Makes me scared to even _consider_ contributing...

1 comments

Plenty of people claim that they're scared to contribute because Linus might yell at them. That's unfounded for a lot of reasons.

TL;DR: Test your code before you submit it. Don't accept or acknowledge patches from others that haven't been reviewed or tested. And if you make a mistake, own up quick and he's not going to yell at you. It's pretty simple.

He will occasionally jump in and yell when people aren't accepting responsibility for problems they caused. Especially when they won't accept nicer, less authoritative criticism from their peers.

That's what happened in this case. Check the follow-up message in the thread where Linus explains his dissatisfaction (http://lkml.iu.edu/hypermail/linux/kernel/1710.3/02507.html). The contributor who caused the regression was caught denying that there was even a regression. His patch had already long been identified as the culprit and reverted. But over the course of three weeks he was insisting that it was not a kernel regression. Essentially he dug in for 22 days saying that it wasn't his problem. And he wasted tons of valuable contributor time where people were nicely telling him that, yes, it was indeed a regression.
▬▬▬▬▬▬▬▬▬▬
■ **Aim of the task**:
Write the next part of the comment on Linus yelling at kernel contributors, picking up right after its final sentence.

Saved data entries
▬▬▬▬▬▬▬▬▬▬
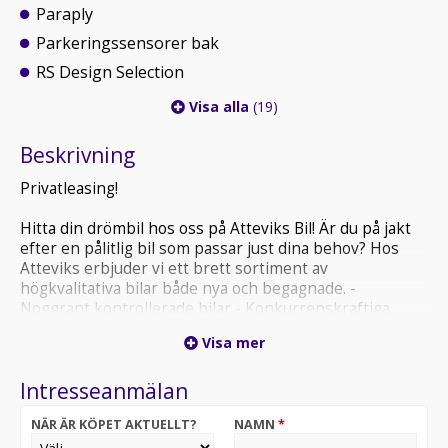
Paraply
Parkeringssensorer bak
RS Design Selection
Visa alla
(19)
Beskrivning
Privatleasing!
Hitta din drömbil hos oss på Atteviks Bil! Är du på jakt
efter en pålitlig bil som passar just dina behov? Hos
Atteviks erbjuder vi ett brett sortiment av
högkvalitativa bilar både nya och begagnade. -
Noggrant kontrollerade bilar - Konkurrenskraftiga
priser - Flexibla finansieringslösningar - Fördelaktiga
Visa mer
serviceavtal Låt oss hjälpa dig att hitta rätt bil med
trygghet och enkelhet. Vi tar gärna din bil i inbyte -
Intresseanmälan
kontakta Elias Bengtsson på 0470-75 31 84 eller via e-
post på elias.bengtsson @ atteviks.se.
NÄR ÄR KÖPET AKTUELLT?
NAMN
*
Välkommen till Atteviks SKODA i Växjö!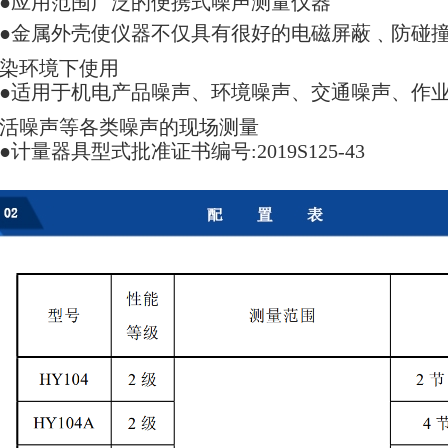
●应用范围广泛的便携式噪声测量仪器
●金属外壳使仪器不仅具有很好的电磁屏蔽﹑防碰
染环境下使用
●适用于机电产品噪声、环境噪声、交通噪声、作
活噪声等各类噪声的现场测量
●计量器具型式批准证书编号:2019S125-43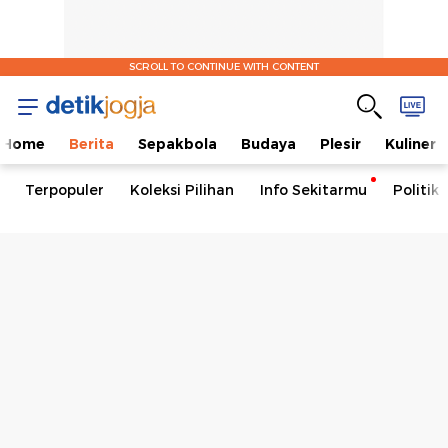
SCROLL TO CONTINUE WITH CONTENT
Home
Berita
Sepakbola
Budaya
Plesir
Kuliner
Terpopuler
Koleksi Pilihan
Info Sekitarmu
Politik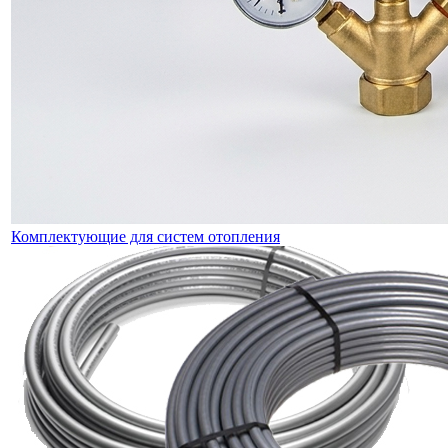
Комплектующие для систем отопления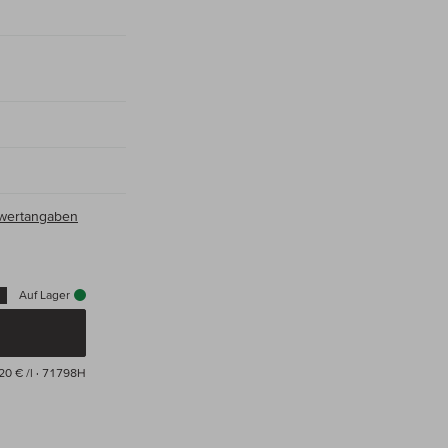
hrwertangaben
Auf Lager
20 € /l
· 71798H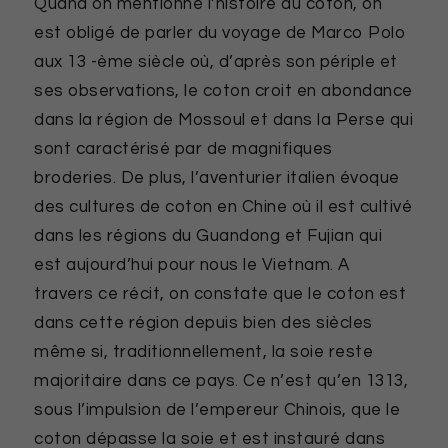
Quand on mentionne l’histoire du coton, on
est obligé de parler du voyage de Marco Polo
aux 13 -ème siècle où, d’après son périple et
ses observations, le coton croit en abondance
dans la région de Mossoul et dans la Perse qui
sont caractérisé par de magnifiques
broderies. De plus, l’aventurier italien évoque
des cultures de coton en Chine où il est cultivé
dans les régions du Guandong et Fujian qui
est aujourd’hui pour nous le Vietnam. A
travers ce récit, on constate que le coton est
dans cette région depuis bien des siècles
même si, traditionnellement, la soie reste
majoritaire dans ce pays. Ce n’est qu’en 1313,
sous l’impulsion de l’empereur Chinois, que le
coton dépasse la soie et est instauré dans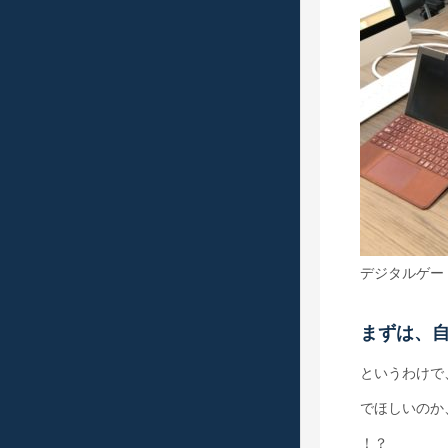
デジタルゲー
まずは、
というわけで
でほしいのか
！？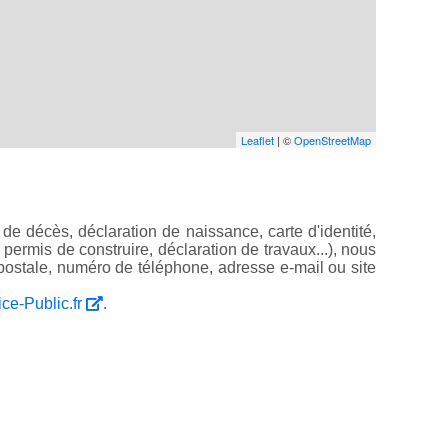
Leaflet
| ©
OpenStreetMap
de décès, déclaration de naissance, carte d'identité,
, permis de construire, déclaration de travaux...), nous
ostale, numéro de téléphone, adresse e-mail ou site
ice-Public.fr
.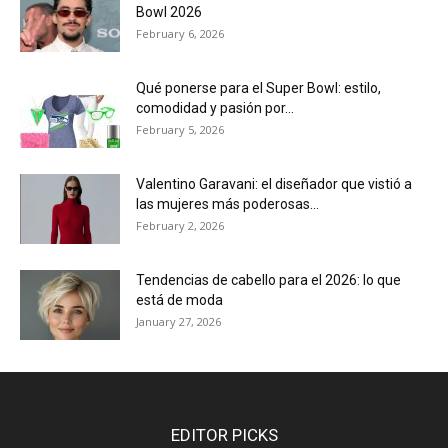
Bowl 2026
February 6, 2026
Qué ponerse para el Super Bowl: estilo,
comodidad y pasión por...
February 5, 2026
Valentino Garavani: el diseñador que vistió a
las mujeres más poderosas...
February 2, 2026
Tendencias de cabello para el 2026: lo que
está de moda
January 27, 2026
EDITOR PICKS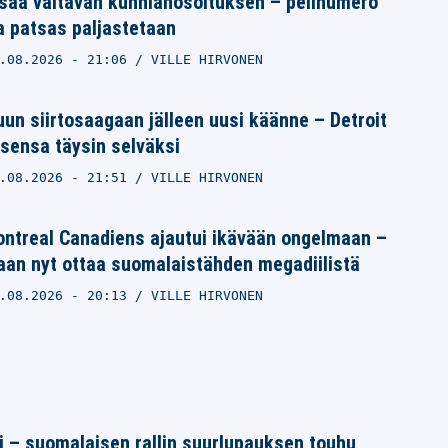
saa valtavan kunnianosoituksen – pelinumero
a patsas paljastetaan
.08.2026
- 21:06
VILLE HIRVONEN
un siirtosaagaan jälleen uusi käänne – Detroit
sensa täysin selväksi
.08.2026
- 21:51
VILLE HIRVONEN
ntreal Canadiens ajautui ikävään ongelmaan –
aan nyt ottaa suomalaistähden megadiilistä
.08.2026
- 20:13
VILLE HIRVONEN
tti – suomalaisen rallin suurlupauksen touhu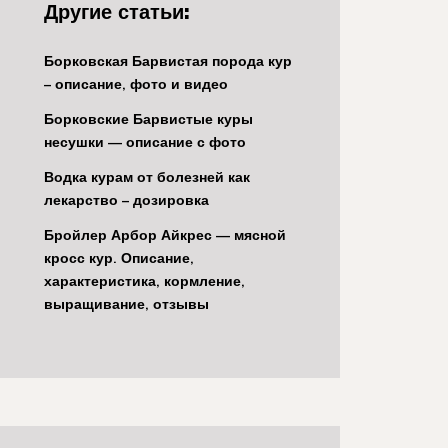
Другие статьи:
Борковская Барвистая порода кур
– описание, фото и видео
Борковские Барвистые куры
несушки — описание с фото
Водка курам от болезней как
лекарство – дозировка
Бройлер Арбор Айкрес — мясной
кросс кур. Описание,
характеристика, кормление,
выращивание, отзывы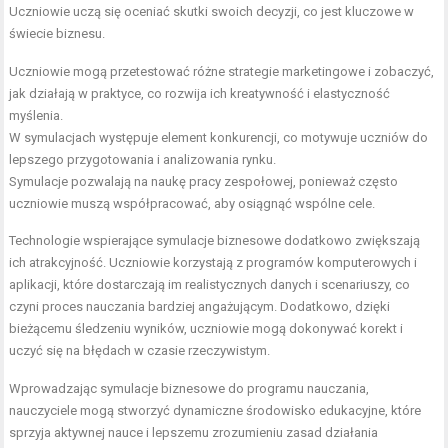
Uczniowie uczą się oceniać skutki swoich decyzji, co jest kluczowe w
świecie biznesu.
Uczniowie mogą przetestować różne strategie marketingowe i zobaczyć,
jak działają w praktyce, co rozwija ich kreatywność i elastyczność
myślenia.
W symulacjach występuje element konkurencji, co motywuje uczniów do
lepszego przygotowania i analizowania rynku.
Symulacje pozwalają na naukę pracy zespołowej, ponieważ często
uczniowie muszą współpracować, aby osiągnąć wspólne cele.
Technologie wspierające symulacje biznesowe dodatkowo zwiększają
ich atrakcyjność. Uczniowie korzystają z programów komputerowych i
aplikacji, które dostarczają im realistycznych danych i scenariuszy, co
czyni proces nauczania bardziej angażującym. Dodatkowo, dzięki
bieżącemu śledzeniu wyników, uczniowie mogą dokonywać korekt i
uczyć się na błędach w czasie rzeczywistym.
Wprowadzając symulacje biznesowe do programu nauczania,
nauczyciele mogą stworzyć dynamiczne środowisko edukacyjne, które
sprzyja aktywnej nauce i lepszemu zrozumieniu zasad działania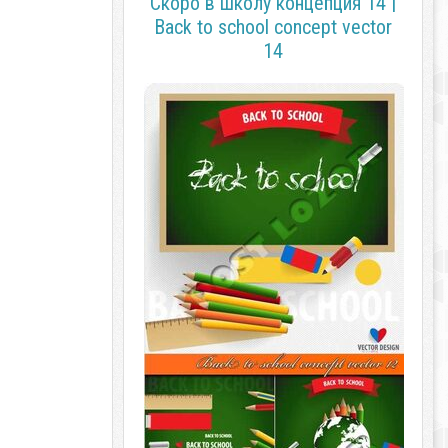
Скоро в школу концепция 14 |
Back to school concept vector
14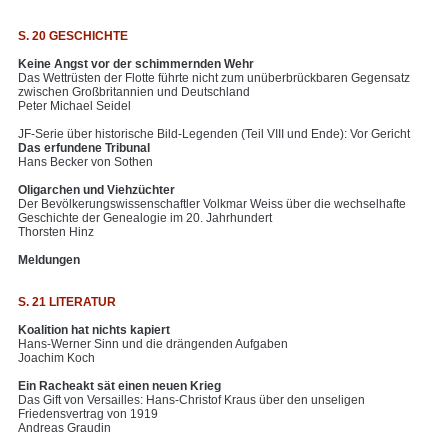
S. 20 GESCHICHTE
Keine Angst vor der schimmernden Wehr
Das Wettrüsten der Flotte führte nicht zum unüberbrückbaren Gegensatz
zwischen Großbritannien und Deutschland
Peter Michael Seidel
JF-Serie über historische Bild-Legenden (Teil VIII und Ende): Vor Gericht
Das erfundene Tribunal
Hans Becker von Sothen
Oligarchen und Viehzüchter
Der Bevölkerungswissenschaftler Volkmar Weiss über die wechselhafte
Geschichte der Genealogie im 20. Jahrhundert
Thorsten Hinz
Meldungen
S. 21 LITERATUR
Koalition hat nichts kapiert
Hans-Werner Sinn und die drängenden Aufgaben
Joachim Koch
Ein Racheakt sät einen neuen Krieg
Das Gift von Versailles: Hans-Christof Kraus über den unseligen
Friedensvertrag von 1919
Andreas Graudin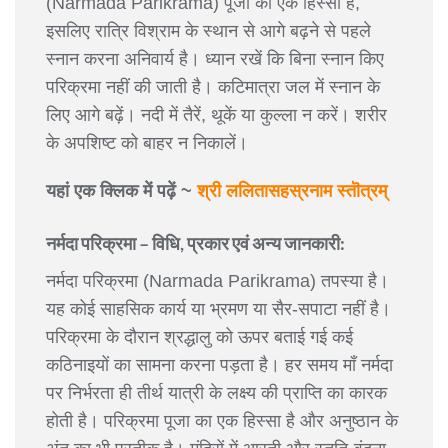
(Narmada Parikrama) पूजा का एक हिस्सा है,
इसलिए रात्रि विश्राम के स्थान से आगे बढ़ने से पहले
स्नान करना अनिवार्य है। ध्यान रखें कि बिना स्नान किए
परिक्रमा नहीं की जाती है। कटिमात्रा जल में स्नान के
लिए आगे बढ़ें। नदी में तैरें, थूकें या कुल्ला न करें। शरीर
के अपशिष्ट को बाहर न निकालें।
यहां एक क्लिक में पढ़ें ~
श्री ललितासहस्रनाम स्तॊत्रम्
नर्मदा परिक्रमा – विधि, प्रकार एवं अन्य जानकारी:
नर्मदा परिक्रमा (Narmada Parikrama) तपस्या है।
यह कोई साहसिक कार्य या भ्रमण या सैर-सपाटा नहीं है।
परिक्रमा के दौरान श्रद्धालु को ऊपर बताई गई कई
कठिनाइयों का सामना करना पड़ता है। हर समय माँ नर्मदा
पर निर्भरता ही तीर्थ यात्री के लक्ष्य की प्राप्ति का कारक
होती है। परिक्रमा पूजा का एक हिस्सा है और अनुष्ठान के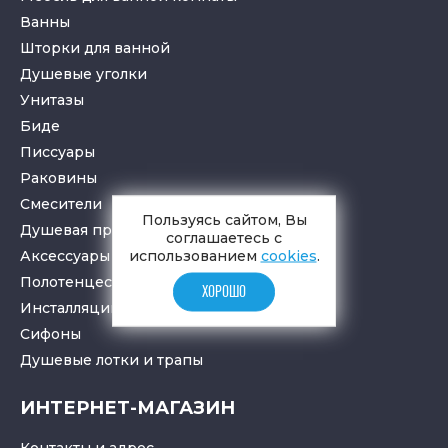
Ванны
Шторки для ванной
Душевые уголки
Унитазы
Биде
Писсуары
Раковины
Смесители
Пользуясь сайтом, Вы
Душевая программа
соглашаетесь с
использованием
cookies
.
Аксессуары в ванную
Полотенцесушители
ХОРОШО
Инсталляции для санузлов
Cифоны
Душевые лотки
и
трапы
ИНТЕРНЕТ-МАГАЗИН
Контакты и адрес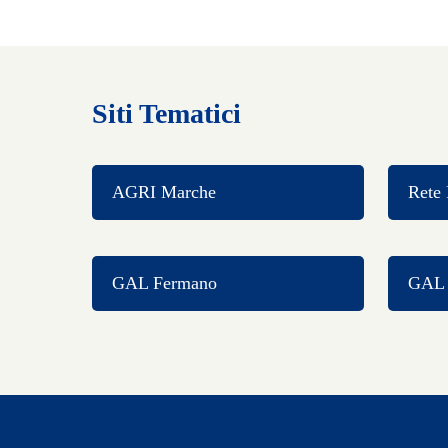
Siti Tematici
AGRI Marche
Rete 
GAL Fermano
GAL C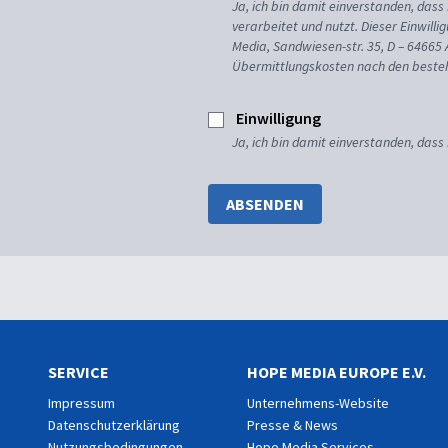
Ja, ich bin damit einverstanden, da
verarbeitet und nutzt. Dieser Einwilli
Media, Sandwiesen-str. 35, D – 64665
Übermittlungskosten nach den besteh
Einwilligung
Ja, ich bin damit einverstanden, dass
ABSENDEN
SERVICE
HOPE MEDIA EUROPE E.V.
Impressum
Unternehmens-Website
Datenschutzerklärung
Presse & News
Nutzungsbedingungen
Hope Media Services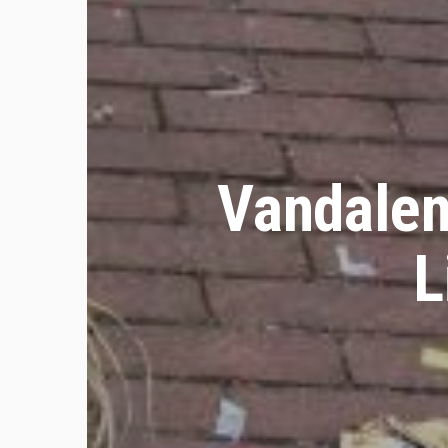
Vandalen
L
▬▬▬▬▬▬▬▬▬▬
■ **Solved problem**:
Multiple people were telling him about the "don't break userspace" policy and how it was a regression. And yet that contributor was still deflecting responsibility for the problems caused. But the problem is that this patch would leave the distros in the lurch - scrambling to update their configuration before the kernel breaks behavior. And that's without any ETA on their "long term ... flexible solution" (http://lkml.iu.edu/hypermail/linux/kernel/1710.3/00380.html). Thousands of people with varying levels of technical competency would have had their systems break in unexpected ways.

Quite frankly, he earned the dressing down. And plenty of people tried to be nice to him about it. It just didn't take hold in his mind until Linus dropped in to rudely remind him that even "correct" behavior is a regression if it breaks userspace. Also note that Linus said the issue had been escalated to him. Someone explicitly brought this to his attention because there was a distinct lack of progress due to CYA responsibility deflection.